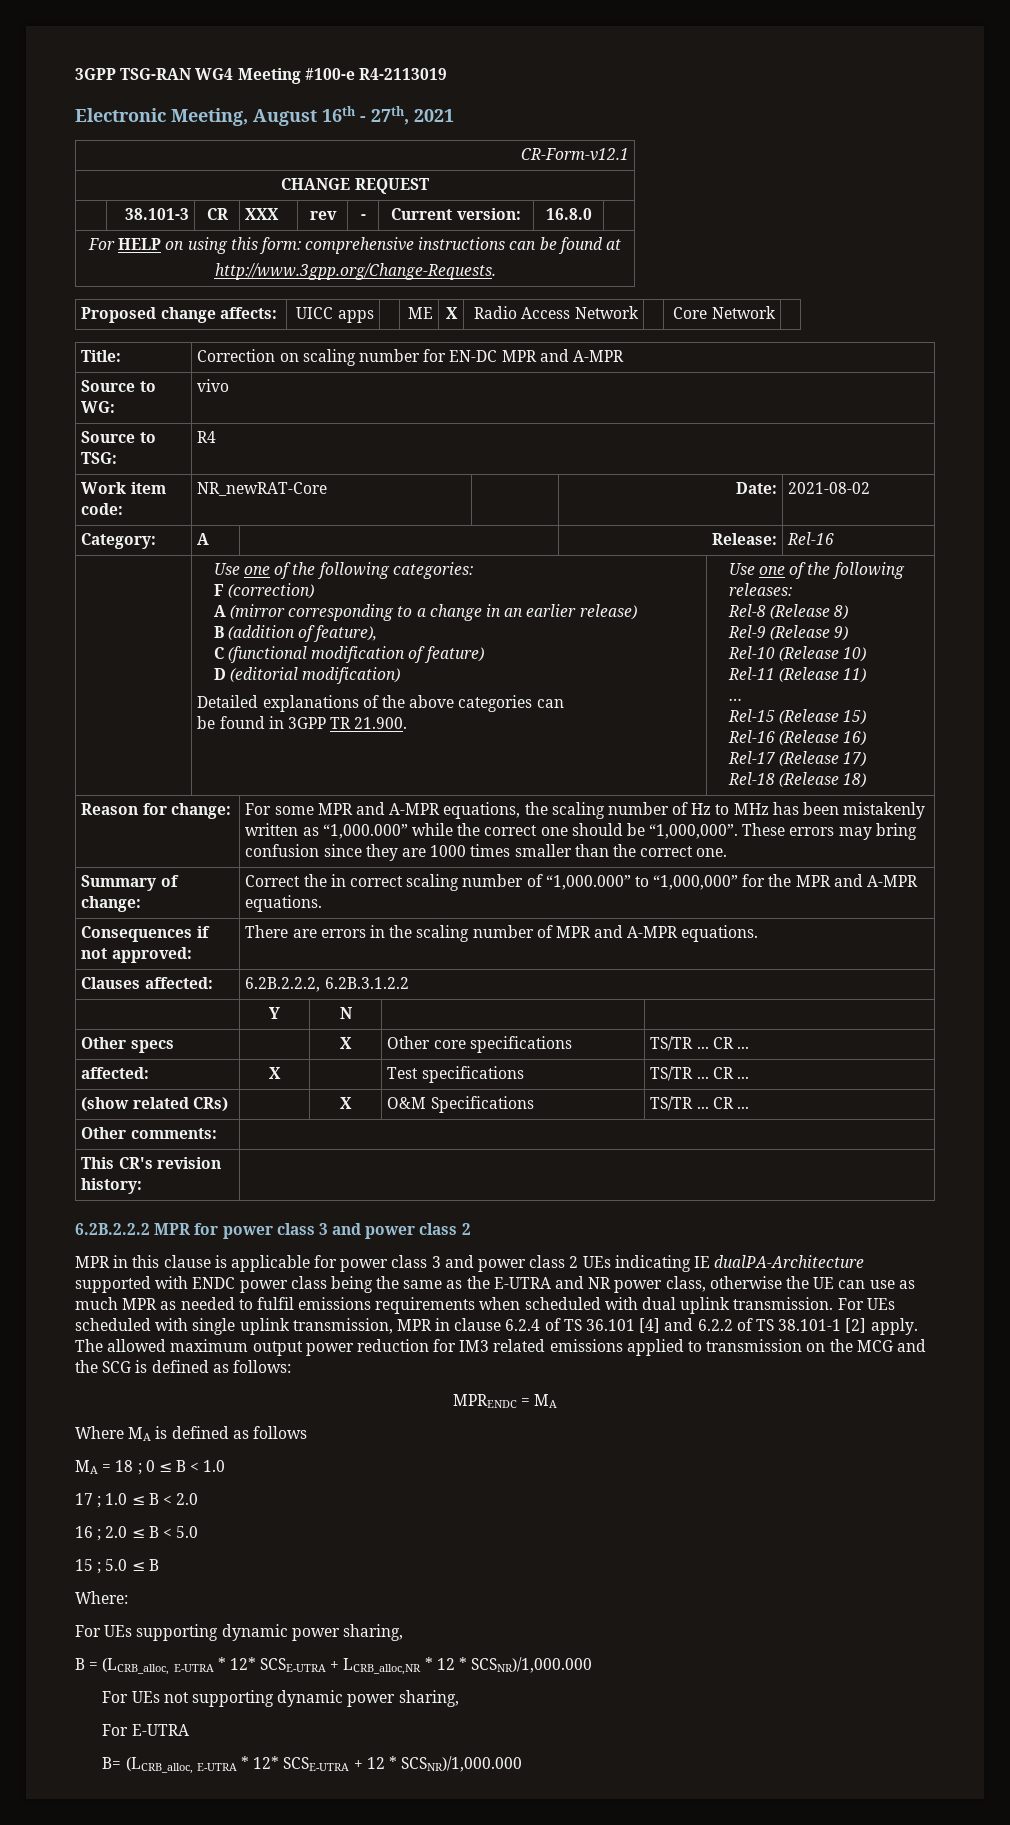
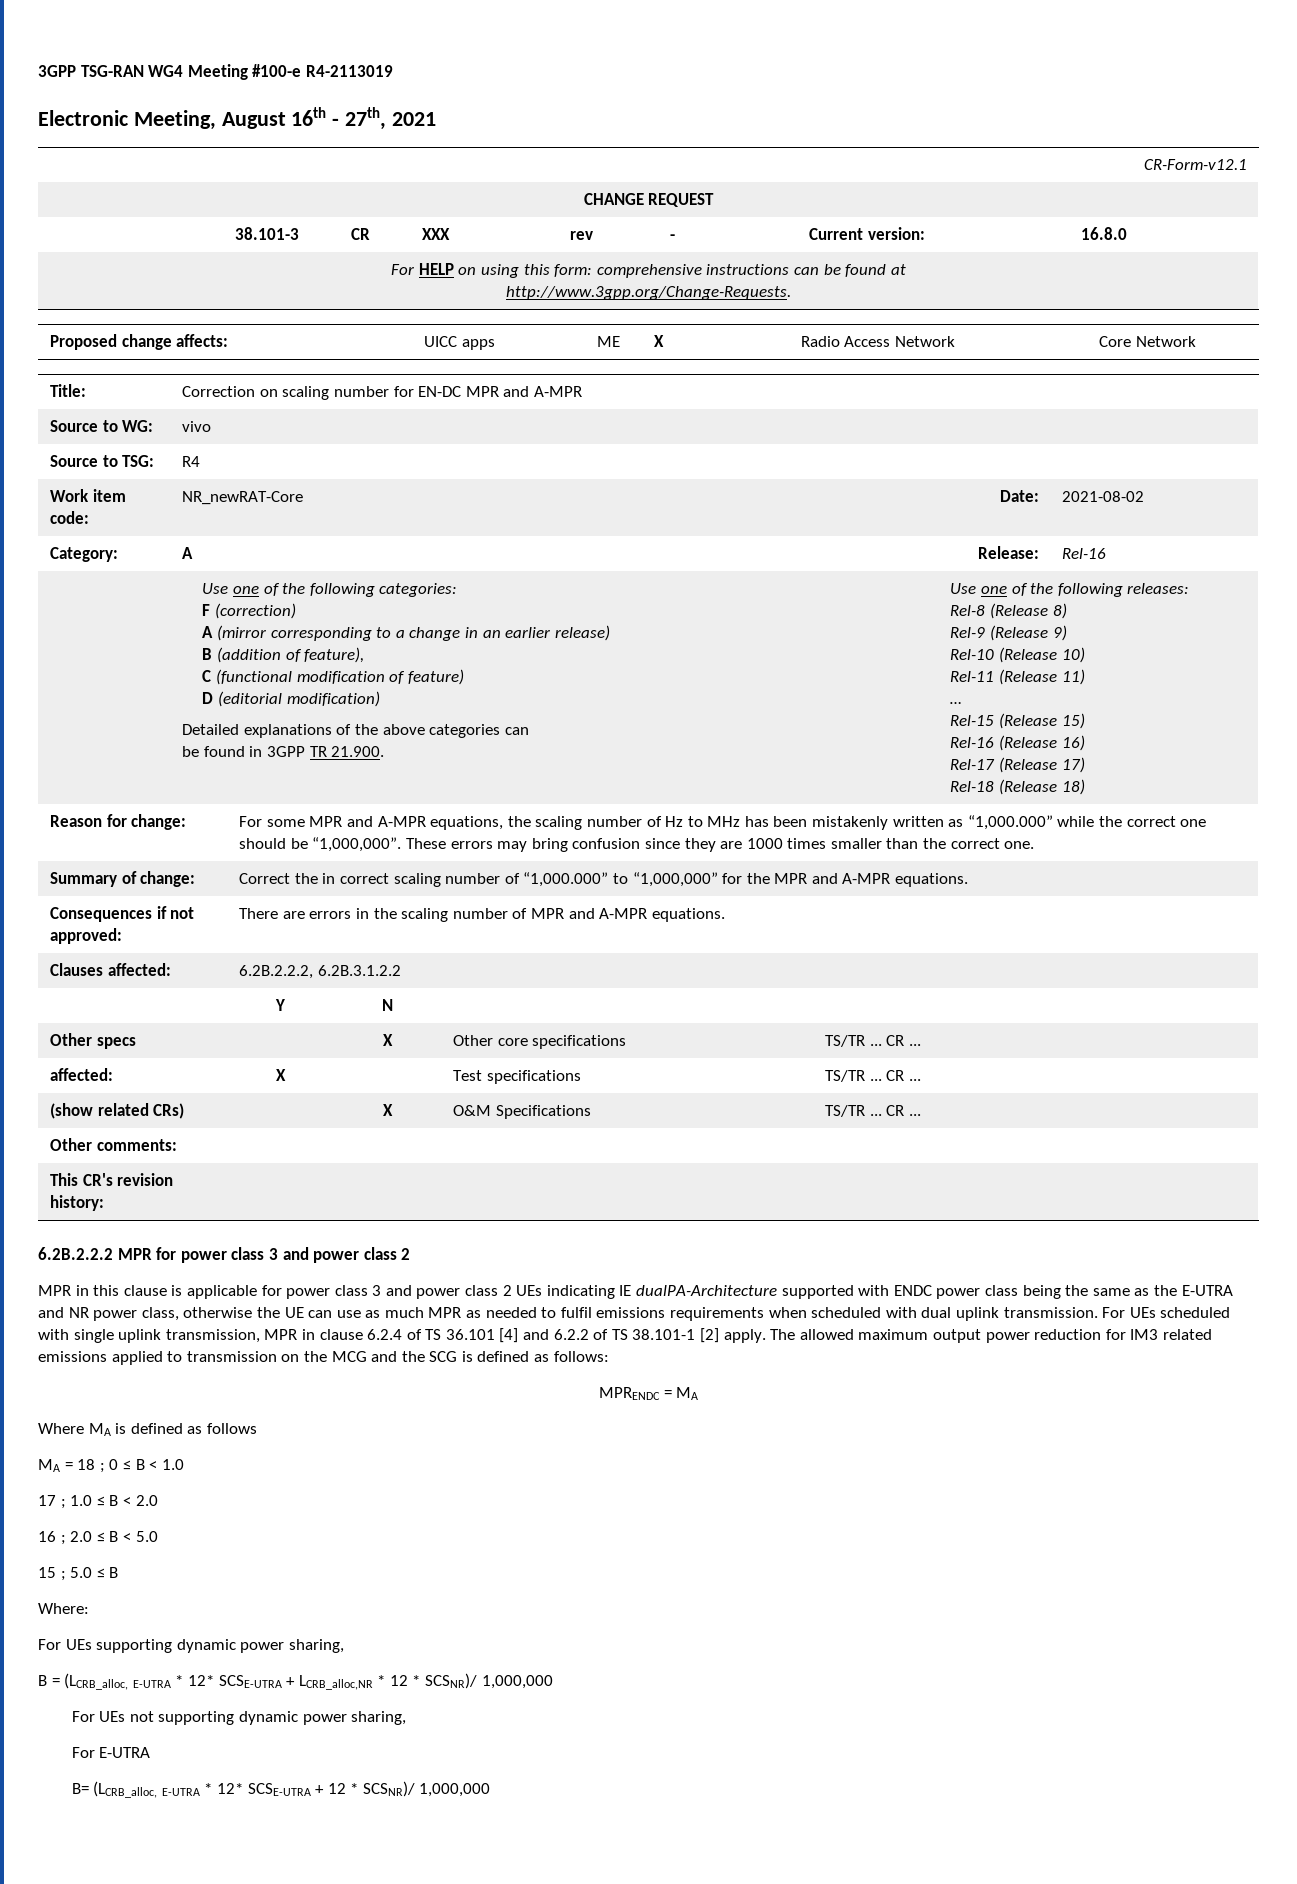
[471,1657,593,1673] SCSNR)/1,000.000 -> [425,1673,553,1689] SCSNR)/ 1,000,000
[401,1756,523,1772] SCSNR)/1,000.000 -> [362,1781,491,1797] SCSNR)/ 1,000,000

═══

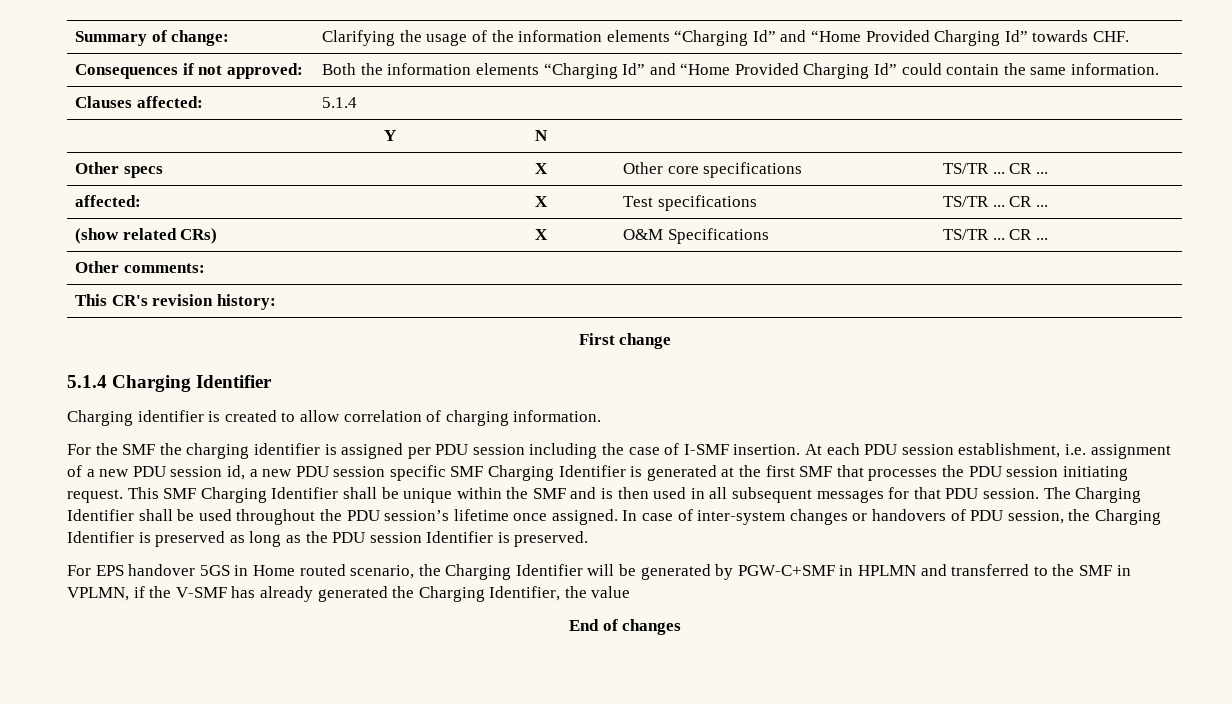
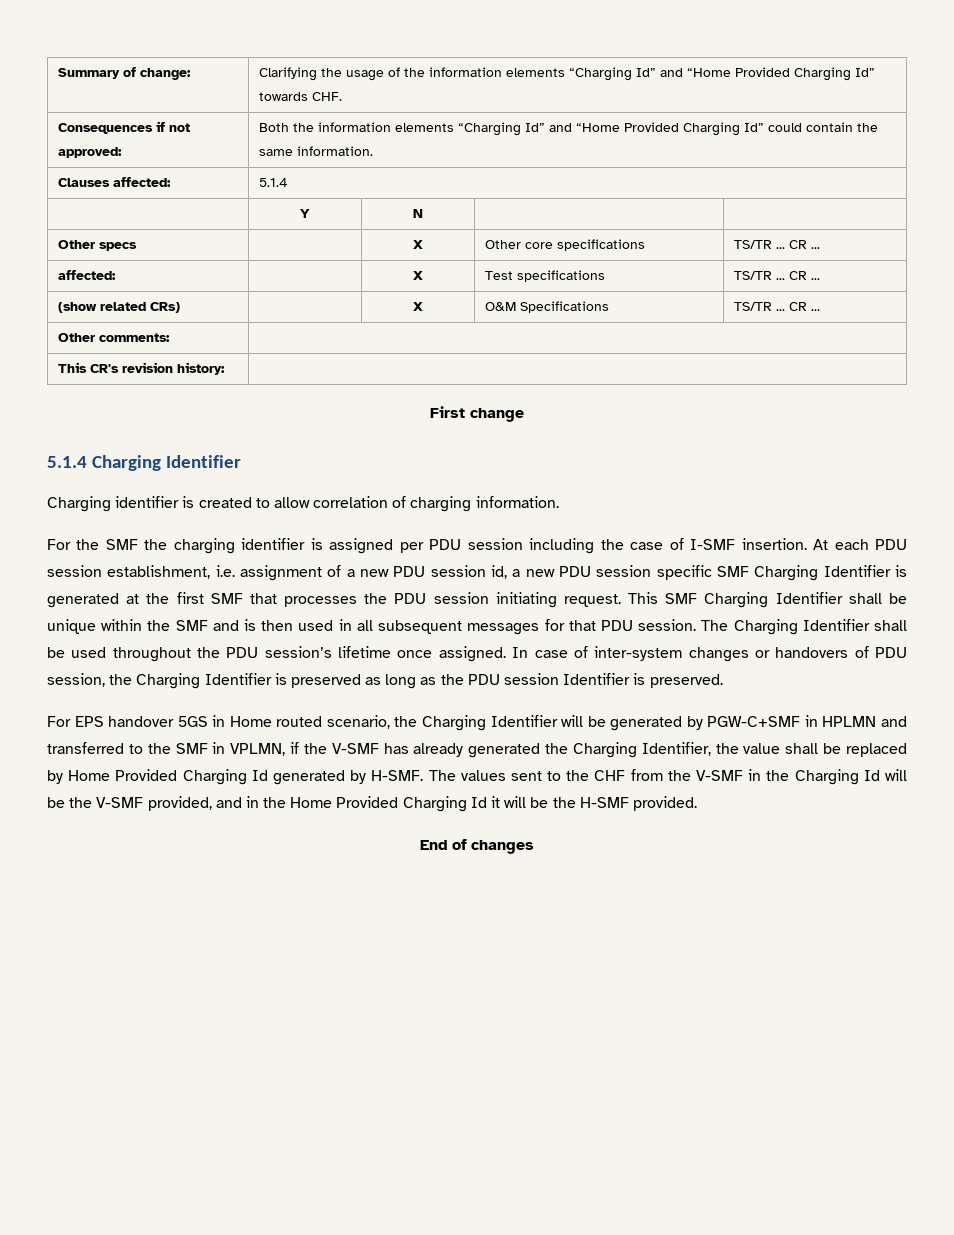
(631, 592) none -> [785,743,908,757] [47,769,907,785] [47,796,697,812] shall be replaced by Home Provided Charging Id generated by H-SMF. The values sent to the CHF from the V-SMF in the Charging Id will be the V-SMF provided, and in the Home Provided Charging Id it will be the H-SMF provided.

═══

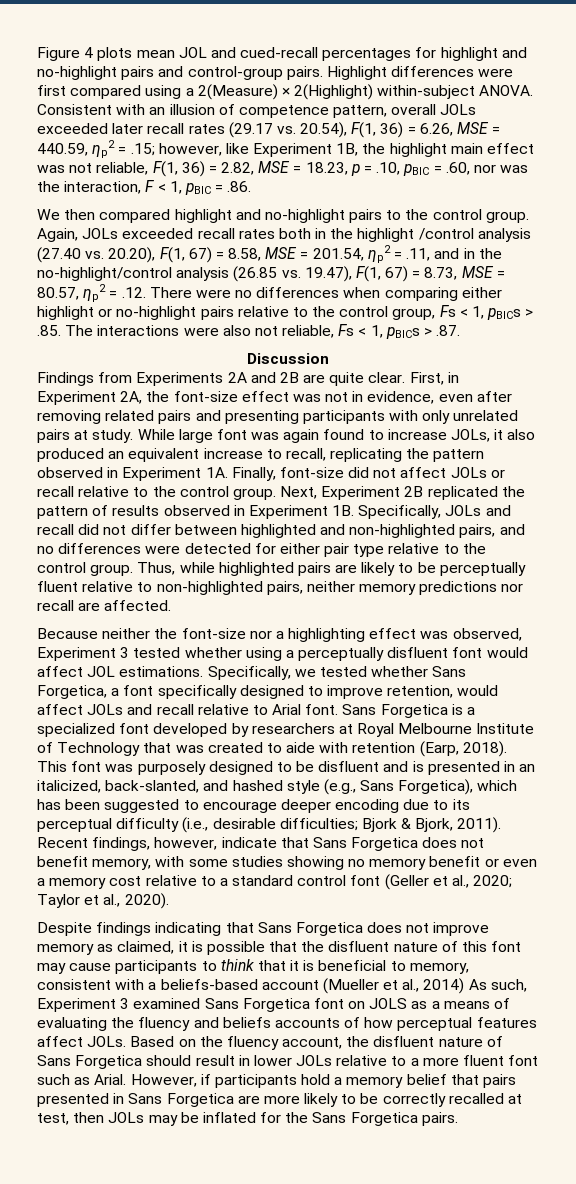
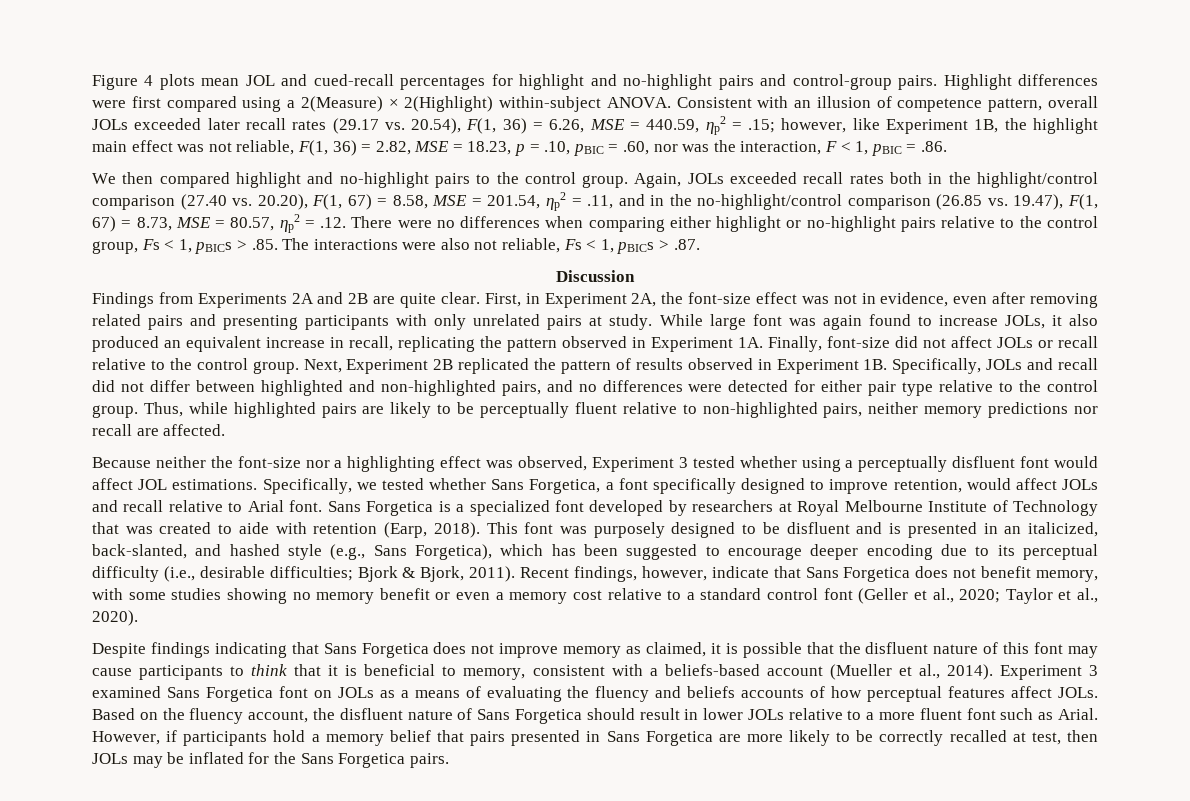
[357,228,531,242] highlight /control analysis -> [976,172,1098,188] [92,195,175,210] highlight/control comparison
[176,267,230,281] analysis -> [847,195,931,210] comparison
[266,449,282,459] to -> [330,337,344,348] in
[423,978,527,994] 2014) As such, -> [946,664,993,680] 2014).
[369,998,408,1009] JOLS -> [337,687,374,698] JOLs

═══

_REQUIREMENT_
Your task is to transcribe, with no changes, only the lines of the listing above that lie between the line holding "[471,1657,593,1673] SCSNR)/1,000.000 ->" and the line holding "[401,1756,523,1772] SCSNR)/1,000.000 ->", inclusive.

_WRITTEN SOLUTION_
[471,1657,593,1673] SCSNR)/1,000.000 -> [425,1673,553,1689] SCSNR)/ 1,000,000
[401,1756,523,1772] SCSNR)/1,000.000 -> [362,1781,491,1797] SCSNR)/ 1,000,000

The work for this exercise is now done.